The group, called the Sisters of Charity, formed about 20 years ago at the Washington Corrections Center for Women (WCCW) in Gig Harbor – many of whom are serving life sentences – make items from donated materials for about 30 different charities.
Reporter Scott Hanson reports that South King Fire & Rescue needed protective gowns for an anticipated surge in coronavirus cases this fall and winter, and the group was happy to help. Not only have they made 700 gowns for South King Fire & Rescue, they also made 300 for the Gig Harbor Fire Department, with 600 more on order.
“I think this project meant so much because it was a call to action and an opportunity for them to be part of their community despite the walls,” said Carrie Hesch, WCCW’s recreation and athletic director. “They are absolutely thrilled to be able to do something for the community and stay busy.”
In one project home improvement giant Lowe’s donated Tyvek, a fabric used in protective gear, and the group used an assembly-line process that allowed workers to keep socially distant; two groups of 15 worked in rotating shifts.

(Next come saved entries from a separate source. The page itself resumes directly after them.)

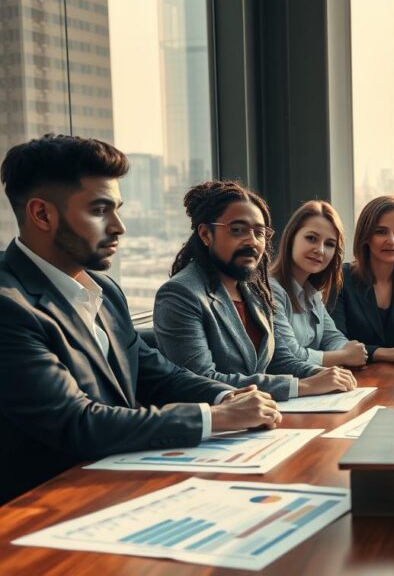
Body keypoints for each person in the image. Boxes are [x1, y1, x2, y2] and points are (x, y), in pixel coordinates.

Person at [0, 135, 280, 503]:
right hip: (44, 509)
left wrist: (230, 395)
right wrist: (217, 418)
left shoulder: (104, 290)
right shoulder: (10, 305)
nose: (119, 226)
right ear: (42, 214)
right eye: (100, 210)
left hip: (123, 484)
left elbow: (158, 373)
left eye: (117, 209)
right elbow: (76, 423)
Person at [154, 180, 357, 401]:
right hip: (217, 425)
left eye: (259, 233)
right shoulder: (180, 293)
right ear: (205, 234)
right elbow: (202, 380)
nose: (252, 241)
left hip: (261, 416)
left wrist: (325, 375)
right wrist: (302, 386)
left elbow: (280, 361)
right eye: (238, 230)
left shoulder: (255, 289)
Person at [269, 200, 368, 370]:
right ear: (291, 237)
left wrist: (349, 350)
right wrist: (344, 356)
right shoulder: (271, 289)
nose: (320, 250)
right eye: (311, 238)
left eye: (329, 244)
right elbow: (290, 356)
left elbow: (333, 338)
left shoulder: (312, 293)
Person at [330, 195, 394, 363]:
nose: (392, 241)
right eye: (381, 232)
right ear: (366, 237)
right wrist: (386, 353)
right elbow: (336, 344)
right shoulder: (341, 278)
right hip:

One gown can be made every 13 minutes, depending on the skill level of the seamstress. In two weeks, the first 700 were made. Then came the 300 for Gig Harbor. The group is also making masks for the incarcerated and has produced more than 4,000.
Great job, ladies!
Also, excellent reporting from Scott Hanson. His article is one in a periodic Seattle Times series called Stepping Up, highlighting moments of compassion, duty and community in uncertain times.